Consuelo Verdugo, membre du Mouvement (Chili)

 

ManquehueLe monachisme vit aussi une forme de nouvelle évangélisation en relation avec les laïcs membres des familles bénédictines et cisterciennes. Les oblatures ou les fraternités laïques connaissent actuellement un certain renouveau en bien des endroits. Il nous a paru intéressant de montrer comment l’expérience de la lectio divina avait donné naissance à un extraordinaire élan d’évangélisation par le Mouvement Apostolique Manquehue au Chili en lien avec le monastère de Las Condes. Le témoignage ici rapporté est tout à fait impressionnant et mérite d’être porté à la connaissance des monastères de tradition bénédictine.

 

Le Mouvement Apostolique Manquehue a été fondé au Chili en 1977 par José Manuel Eguiguren, laïc, aujourd’hui marié, avec six enfants. Le Mouvement peut se décrire comme un monastère laïc bénédictin, avec la lectio divina comme poumon spirituel. La communauté centrale du mouvement est constituée par la communauté des oblats de Manquehue, composée de quarante hommes et femmes, mariés ou qui ont choisi le célibat, et nous tentons d’établir une union intime entre foi et vie, et pour cette raison, ensemble, nous travaillons, célébrons la liturgie des heures, pratiquons la lectio divina en la partageant. C’est à travers le contact personnel et communautaire avec la Parole de Dieu que sont nés dans le Mouvement des amitiés, des communautés et l’apostolat qui nous ont permis de grandir comme mouvement et de partager avec d’autres l’expérience de la rencontre avec le Seigneur dans sa Parole, ce qui nous a amené à fonder trois écoles avec plus de 4 000 élèves, deux maisons de formation pour jeunes en Patagonie chilienne, une maison pour les femmes de la rue, entre autres initiatives. Le Mouvement est laïc, ecclésial et bénédictin. Cela signifie que nous cherchons à vivre en profondeur notre vocation laïque, en communion filiale avec notre évêque diocésain et avec la règle de saint Benoît comme point d’appui et guide pour nous constituer et nous structurer en communauté.
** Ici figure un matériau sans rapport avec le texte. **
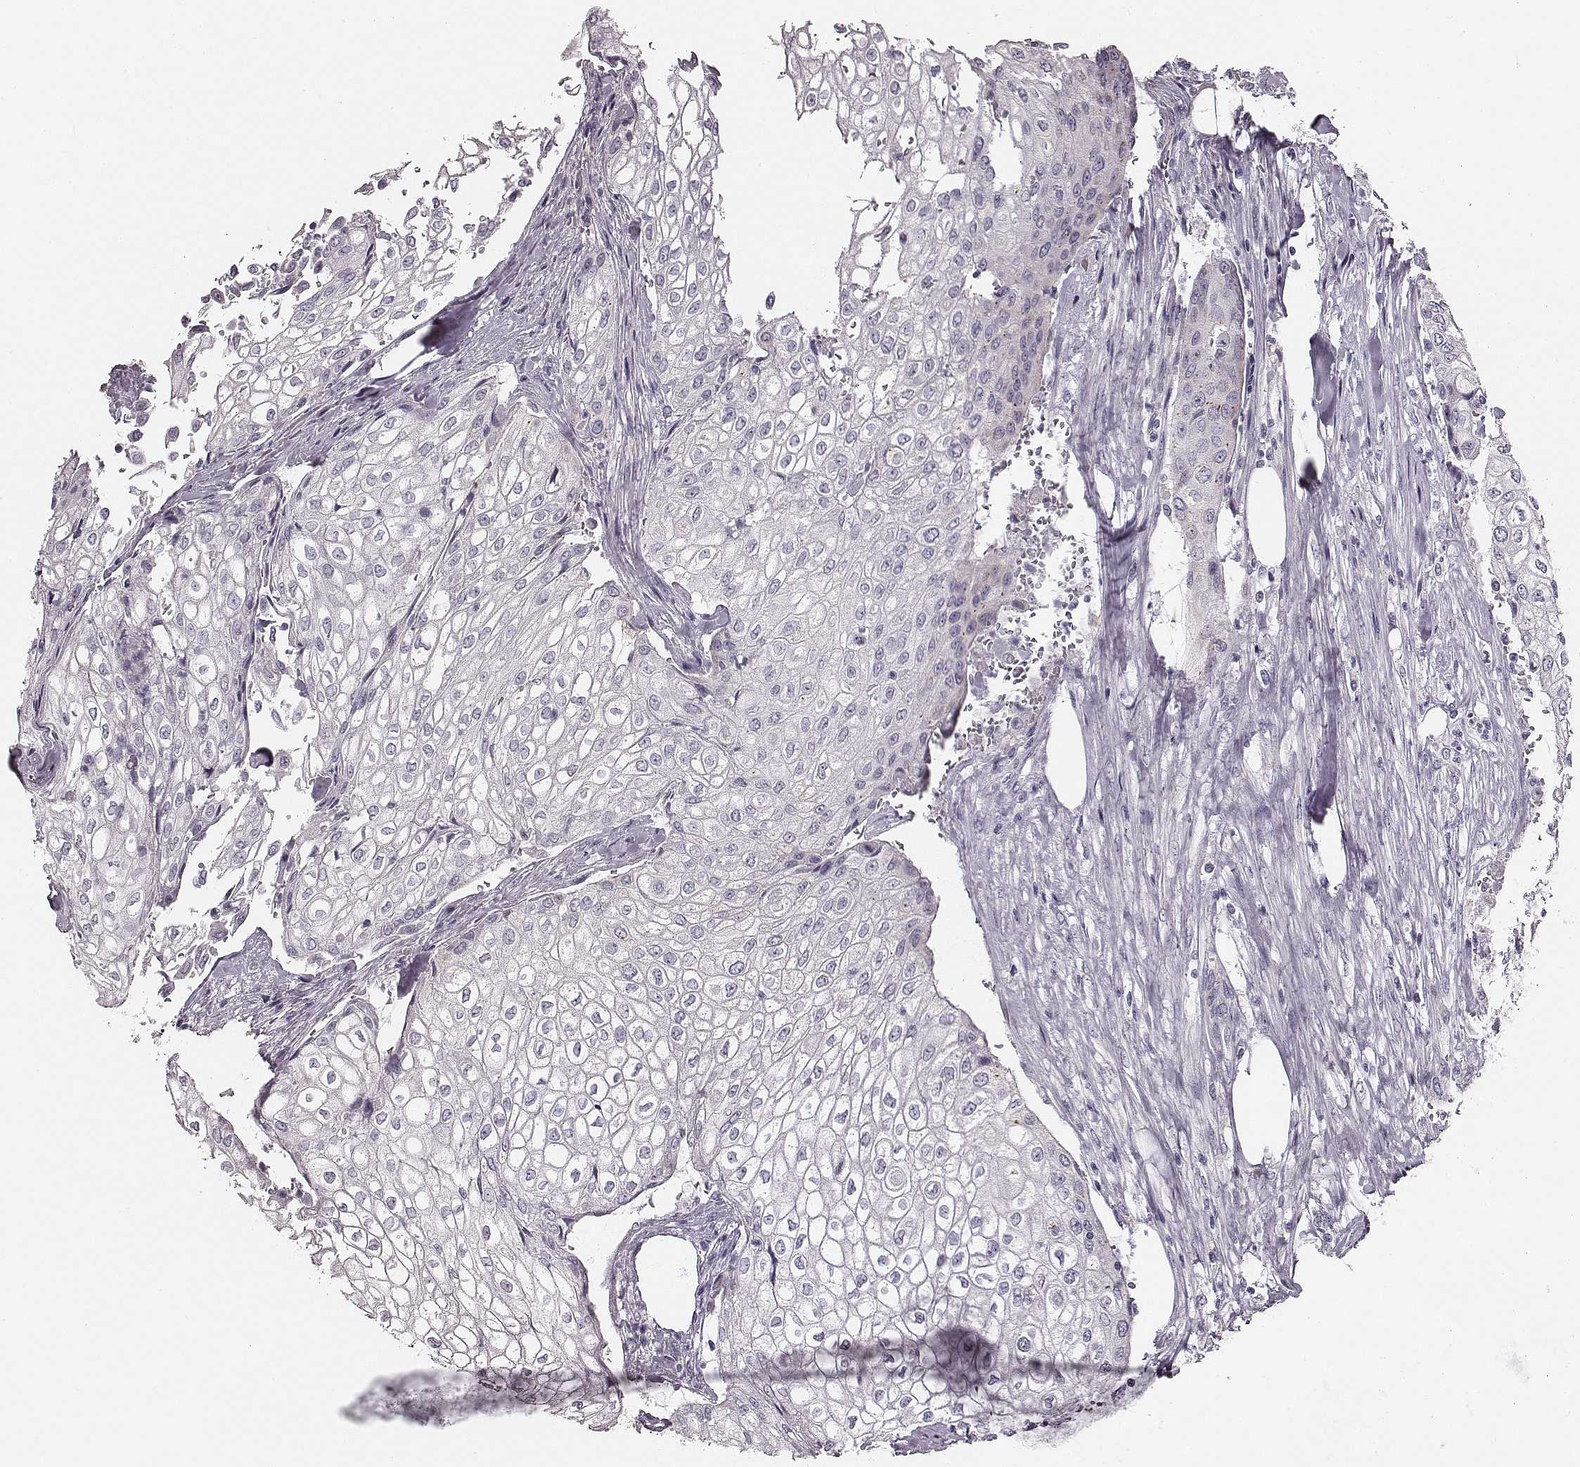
{"staining": {"intensity": "negative", "quantity": "none", "location": "none"}, "tissue": "urothelial cancer", "cell_type": "Tumor cells", "image_type": "cancer", "snomed": [{"axis": "morphology", "description": "Urothelial carcinoma, High grade"}, {"axis": "topography", "description": "Urinary bladder"}], "caption": "Image shows no protein staining in tumor cells of high-grade urothelial carcinoma tissue.", "gene": "UBL4B", "patient": {"sex": "male", "age": 62}}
Aujourd’hui, plus de 1 500 personnes se réunissent chaque semaine en groupes que nous nommons « groupes de lectio » pour partager comment la Parole de Dieu fait écho dans la vie de chacun.

 

À l’écoute de la Parole

Jésus Christ parle à travers la Parole (dans la communauté du Mouvement nous pouvons en témoigner) de cette rencontre intime et personnelle avec le Christ qui a lieu quand la Bible cesse d’être seulement un livre historique ou d’intérêt général pour devenir un lieu de rencontre avec le Seigneur. C’est cela qui est arrivé à José Manuel, quand, dans les années 70, au milieu d’une profonde crise existentielle, un moine bénédictin de l’abbaye de Las Condes, le père Gabriel Guarda, lui enseigna à lire les Écritures, de telle façon que le Christ ressuscité apparu dans sa vie, l’illumina et la remplit de sens. Le père Gabriel, à cette époque en charge de l’accueil et plus tard abbé de sa communauté, pris le temps nécessaire pour écouter José Manuel, répondre à ses questions, partager ses angoisses et l’aider à écouter les réponses que Dieu avait pour lui dans sa Parole, en un certain sens, il lui apprit à faire lectio divina, ou lecture priante des Écritures, si appréciée des moines.
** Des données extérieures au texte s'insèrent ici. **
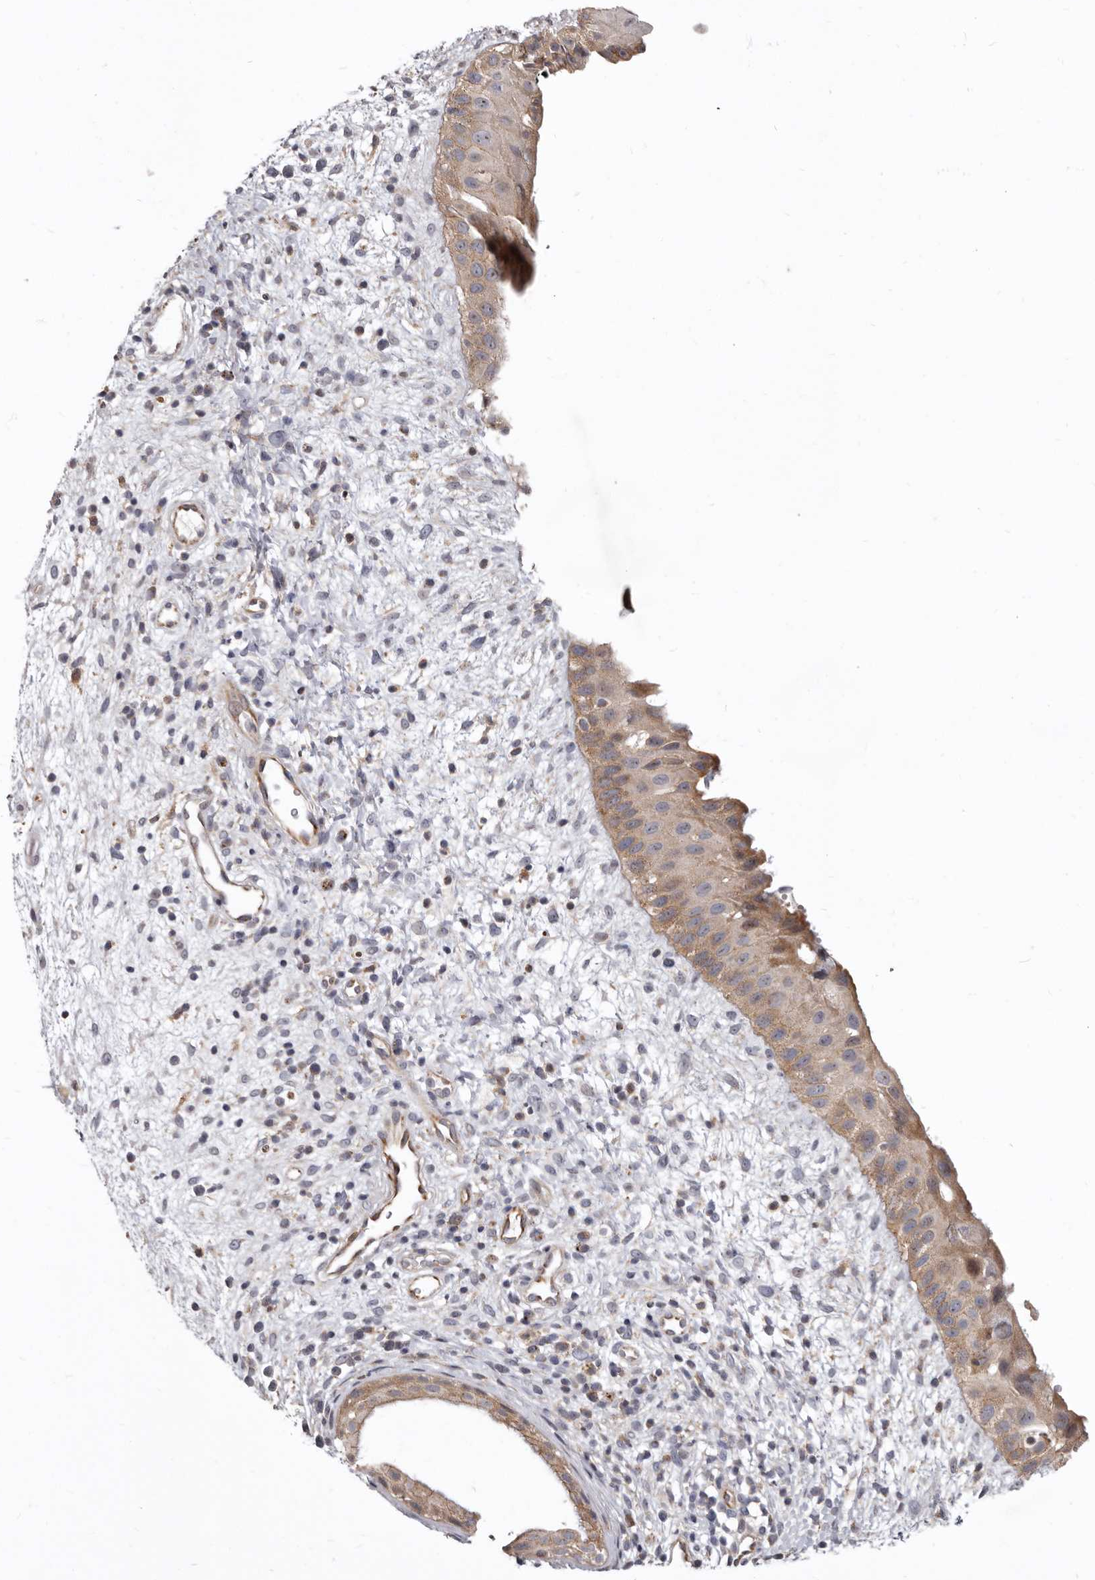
{"staining": {"intensity": "strong", "quantity": ">75%", "location": "cytoplasmic/membranous"}, "tissue": "nasopharynx", "cell_type": "Respiratory epithelial cells", "image_type": "normal", "snomed": [{"axis": "morphology", "description": "Normal tissue, NOS"}, {"axis": "topography", "description": "Nasopharynx"}], "caption": "Immunohistochemical staining of benign nasopharynx displays strong cytoplasmic/membranous protein expression in approximately >75% of respiratory epithelial cells. (Brightfield microscopy of DAB IHC at high magnification).", "gene": "SMC4", "patient": {"sex": "male", "age": 22}}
Ce qu’il y eut de plus extraordinaire, selon José Manuel, ce fut « que ce n’était pas lui qui me parlait mais il m’apprenait à écouter ». José Manuel ne put garder cette expérience pour lui seul. Et sans savoir vraiment comment, il s’est retrouvé responsable de la préparation pour la confirmation d’un groupe d’élèves de l’école dans laquelle il avait étudié. Et il fit avec ces élèves la même chose que ce qu’avait fait ce moine avec lui : prendre la Bible pour aller ensemble à la découverte de ce que Dieu voulait dire personnellement à chacun d’entre eux.

 

L’expérience d’une rencontre

Et cela continue à se produire, jour après jour, d’une personne à une autre dans le Mouvement. Moi-même j’ai été « victime » de cette expérience. Je suis oblate célibataire du Mouvement Manquehue et ex-élève d’une de nos écoles et je me rappelle encore l’impression que j’ai éprouvée en voyant tant de personnes adultes qui insistaient pour devenir mes amies et en plus m’invitaient à partager la Parole de ce livre que je trouvais lointain et étrange. Petit à petit, j’ai réalisé que ces lectures que nous lisions chaque matin au début de la journée et que nous partagions lors des retraites ou d’autres activités m’étaient adressées personnellement. La première fois que je découvris qu’il y avait quelque chose de fort et de différent dans la Bible fut quand un oblat du Mouvement, lors d’une retraite, nous envoya lire pendant une demi-heure le texte de Zachée. Évidemment en quelques minutes, j’avais déjà lu malgré l’effort que je faisais à approfondir davantage ; mais je m’étais rendu compte que l’oblat allait faire la même chose et que ensuite nous partagerions. Je fus impressionnée qu’il soit capable d’extraire tant d’idées de ces quelques lignes : « Zachée essayait de voir qui était Jésus, mais comme il était petit, il ne pouvait pas le voir car les personnes l’en empêchaient » (Lc 19, 3)… Il semblait que Zachée c’était moi et que des circonstances empêchaient ma rencontre avec le Christ. À la fin de la rencontre, il me dit que cela faisait déjà deux ans qu’il faisait la lectio et que de ce fait, il pouvait mieux approfondir. Cela éveilla en moi le désir que la Parole me parle de la même façon.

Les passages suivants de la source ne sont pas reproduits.